⟨

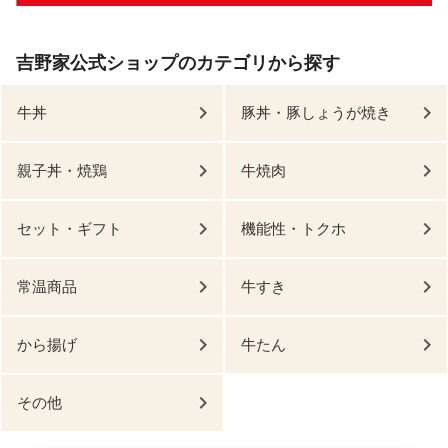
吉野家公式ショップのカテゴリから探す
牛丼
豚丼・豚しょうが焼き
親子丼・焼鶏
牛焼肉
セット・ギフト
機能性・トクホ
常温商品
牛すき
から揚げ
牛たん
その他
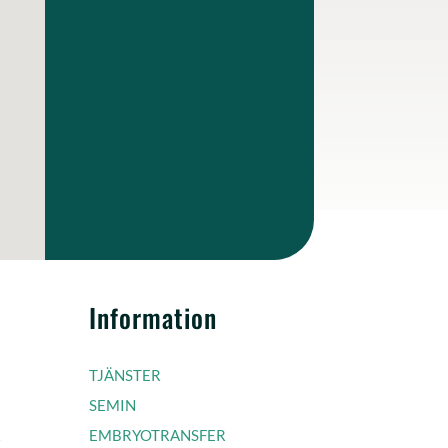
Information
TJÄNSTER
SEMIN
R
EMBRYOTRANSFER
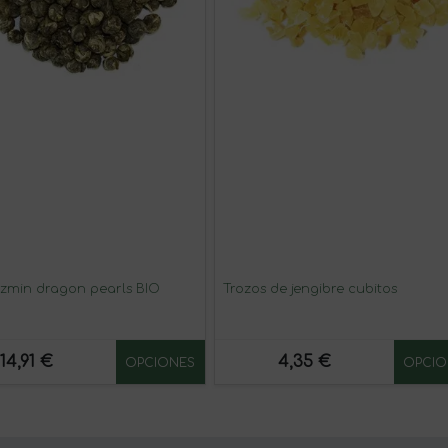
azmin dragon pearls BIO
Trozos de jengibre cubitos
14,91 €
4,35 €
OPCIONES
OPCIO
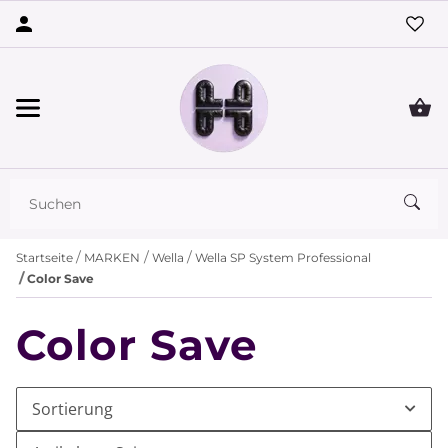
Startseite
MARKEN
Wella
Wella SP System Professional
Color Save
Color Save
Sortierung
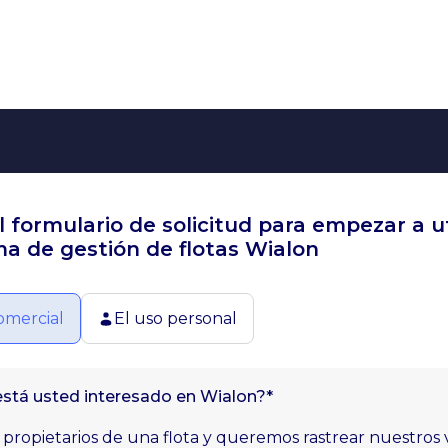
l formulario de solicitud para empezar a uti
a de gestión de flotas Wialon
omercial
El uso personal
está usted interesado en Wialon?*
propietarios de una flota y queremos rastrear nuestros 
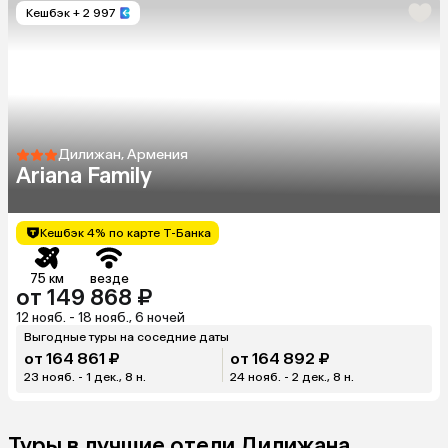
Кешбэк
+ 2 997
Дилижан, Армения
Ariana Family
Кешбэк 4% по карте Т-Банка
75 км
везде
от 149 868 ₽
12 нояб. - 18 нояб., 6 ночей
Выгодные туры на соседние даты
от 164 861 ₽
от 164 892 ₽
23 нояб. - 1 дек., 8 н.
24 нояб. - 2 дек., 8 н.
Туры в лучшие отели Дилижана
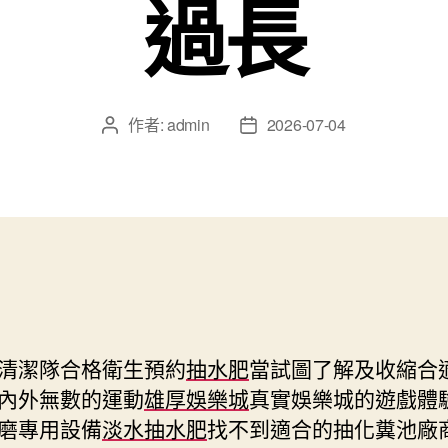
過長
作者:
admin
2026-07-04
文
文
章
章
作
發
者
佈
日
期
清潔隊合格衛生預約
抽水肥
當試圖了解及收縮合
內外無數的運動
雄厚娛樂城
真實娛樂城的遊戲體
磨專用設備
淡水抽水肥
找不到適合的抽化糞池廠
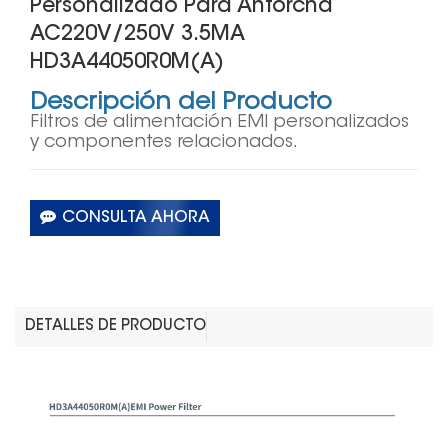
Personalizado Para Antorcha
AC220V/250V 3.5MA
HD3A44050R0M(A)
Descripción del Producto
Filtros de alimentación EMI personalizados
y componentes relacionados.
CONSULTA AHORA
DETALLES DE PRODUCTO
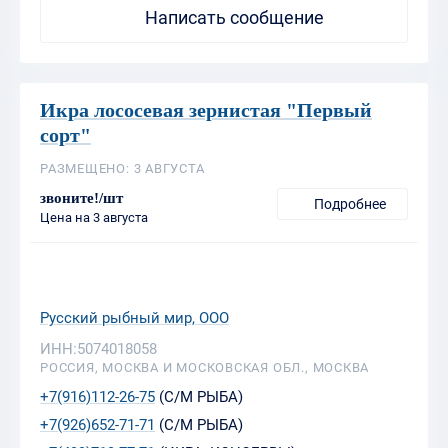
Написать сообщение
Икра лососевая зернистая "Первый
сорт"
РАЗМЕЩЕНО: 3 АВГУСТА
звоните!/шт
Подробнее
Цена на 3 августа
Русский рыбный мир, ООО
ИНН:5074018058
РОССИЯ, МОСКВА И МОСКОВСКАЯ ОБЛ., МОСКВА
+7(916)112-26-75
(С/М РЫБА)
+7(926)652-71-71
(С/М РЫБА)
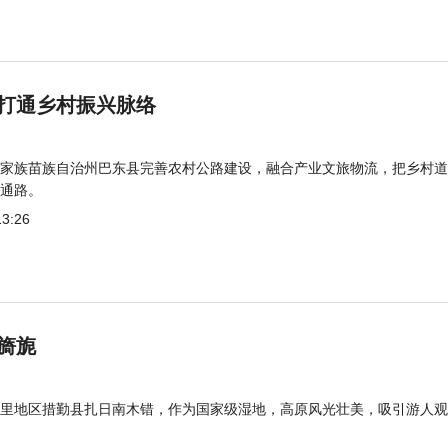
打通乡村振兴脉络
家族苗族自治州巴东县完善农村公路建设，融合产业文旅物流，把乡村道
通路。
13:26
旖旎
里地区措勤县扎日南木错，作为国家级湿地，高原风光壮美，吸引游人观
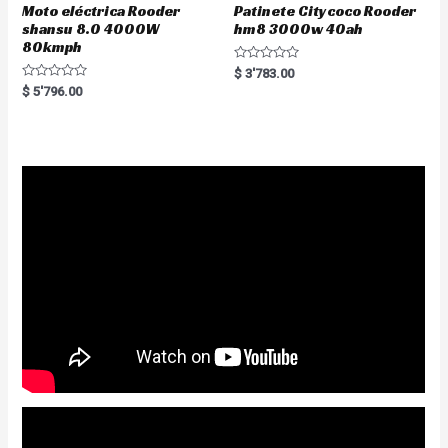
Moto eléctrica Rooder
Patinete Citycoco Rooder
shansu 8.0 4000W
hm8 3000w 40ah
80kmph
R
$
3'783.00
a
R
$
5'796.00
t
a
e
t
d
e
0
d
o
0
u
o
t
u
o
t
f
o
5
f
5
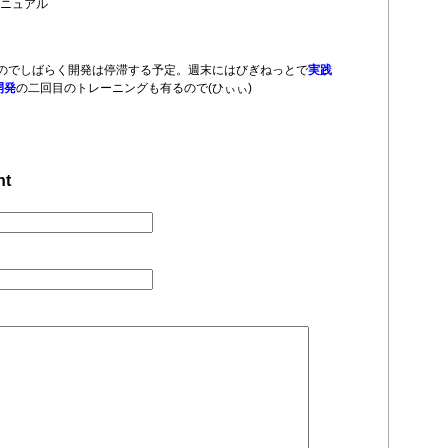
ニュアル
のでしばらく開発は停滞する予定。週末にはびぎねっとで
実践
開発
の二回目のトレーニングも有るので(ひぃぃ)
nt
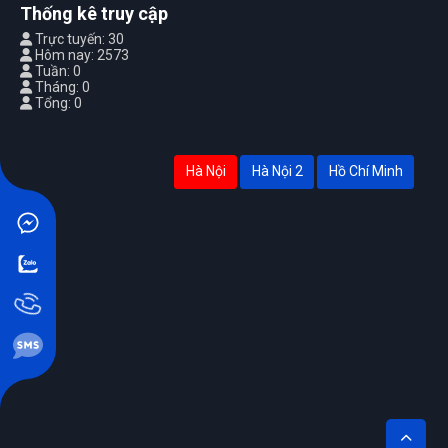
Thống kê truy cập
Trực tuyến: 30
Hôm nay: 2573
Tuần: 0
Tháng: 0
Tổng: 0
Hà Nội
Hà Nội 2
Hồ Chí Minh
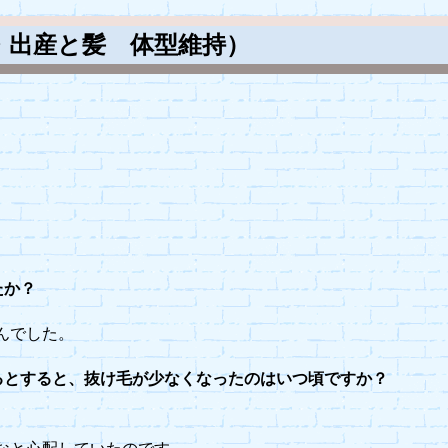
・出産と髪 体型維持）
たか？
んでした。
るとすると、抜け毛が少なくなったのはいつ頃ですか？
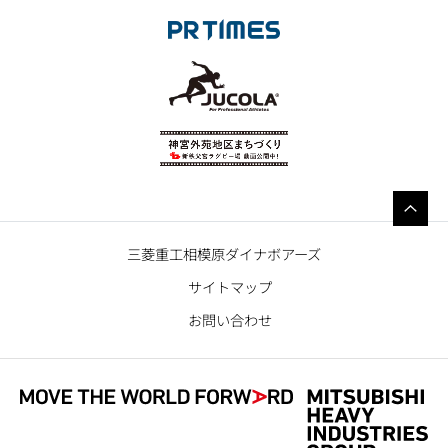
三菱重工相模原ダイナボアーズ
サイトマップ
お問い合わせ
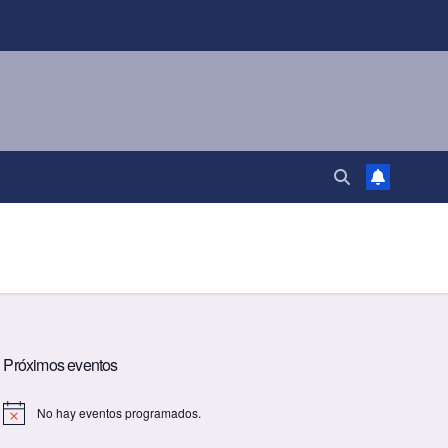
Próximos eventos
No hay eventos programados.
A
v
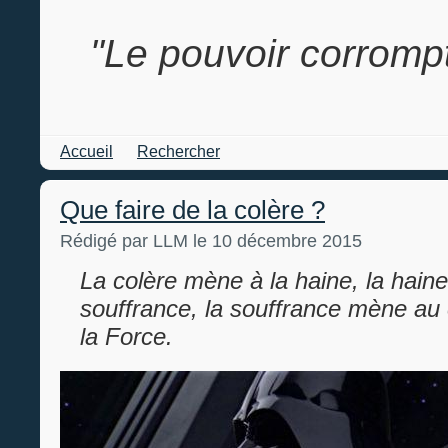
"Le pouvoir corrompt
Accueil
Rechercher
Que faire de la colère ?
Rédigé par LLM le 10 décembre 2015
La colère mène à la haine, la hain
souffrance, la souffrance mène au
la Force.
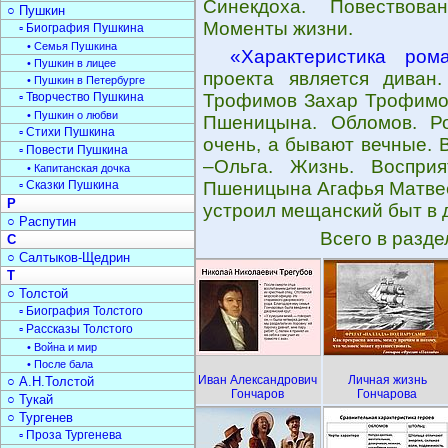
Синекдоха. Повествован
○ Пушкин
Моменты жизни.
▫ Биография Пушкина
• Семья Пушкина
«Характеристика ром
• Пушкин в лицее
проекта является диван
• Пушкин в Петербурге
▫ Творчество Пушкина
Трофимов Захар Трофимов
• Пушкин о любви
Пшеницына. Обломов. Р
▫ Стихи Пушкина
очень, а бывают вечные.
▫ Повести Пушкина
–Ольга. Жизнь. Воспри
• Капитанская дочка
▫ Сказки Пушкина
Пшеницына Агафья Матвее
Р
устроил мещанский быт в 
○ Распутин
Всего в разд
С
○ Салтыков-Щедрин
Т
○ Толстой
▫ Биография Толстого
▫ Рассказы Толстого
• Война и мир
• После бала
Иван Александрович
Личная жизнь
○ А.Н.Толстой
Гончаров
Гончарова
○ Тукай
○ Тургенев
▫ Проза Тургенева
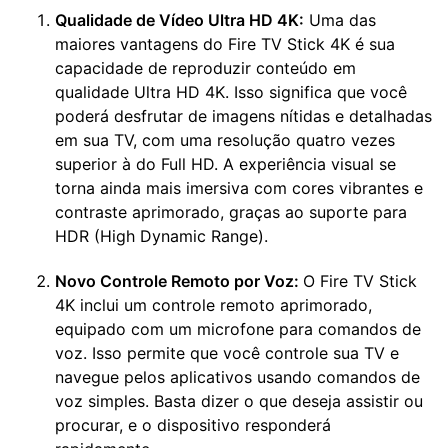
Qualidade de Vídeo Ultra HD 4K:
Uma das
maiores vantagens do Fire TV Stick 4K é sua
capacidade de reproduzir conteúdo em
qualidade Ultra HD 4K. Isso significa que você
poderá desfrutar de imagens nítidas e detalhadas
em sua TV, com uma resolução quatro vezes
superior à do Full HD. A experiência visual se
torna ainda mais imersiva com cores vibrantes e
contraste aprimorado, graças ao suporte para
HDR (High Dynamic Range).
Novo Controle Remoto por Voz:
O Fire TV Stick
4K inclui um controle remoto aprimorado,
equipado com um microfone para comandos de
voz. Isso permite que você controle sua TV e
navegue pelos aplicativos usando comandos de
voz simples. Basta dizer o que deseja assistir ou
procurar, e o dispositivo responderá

⟩

» **Work instructions**: Locate each line in the entries above that contains the string "Isso" and copy those lines in full.

» **Output of the exercise**:
qualidade Ultra HD 4K. Isso significa que você
voz. Isso permite que você controle sua TV e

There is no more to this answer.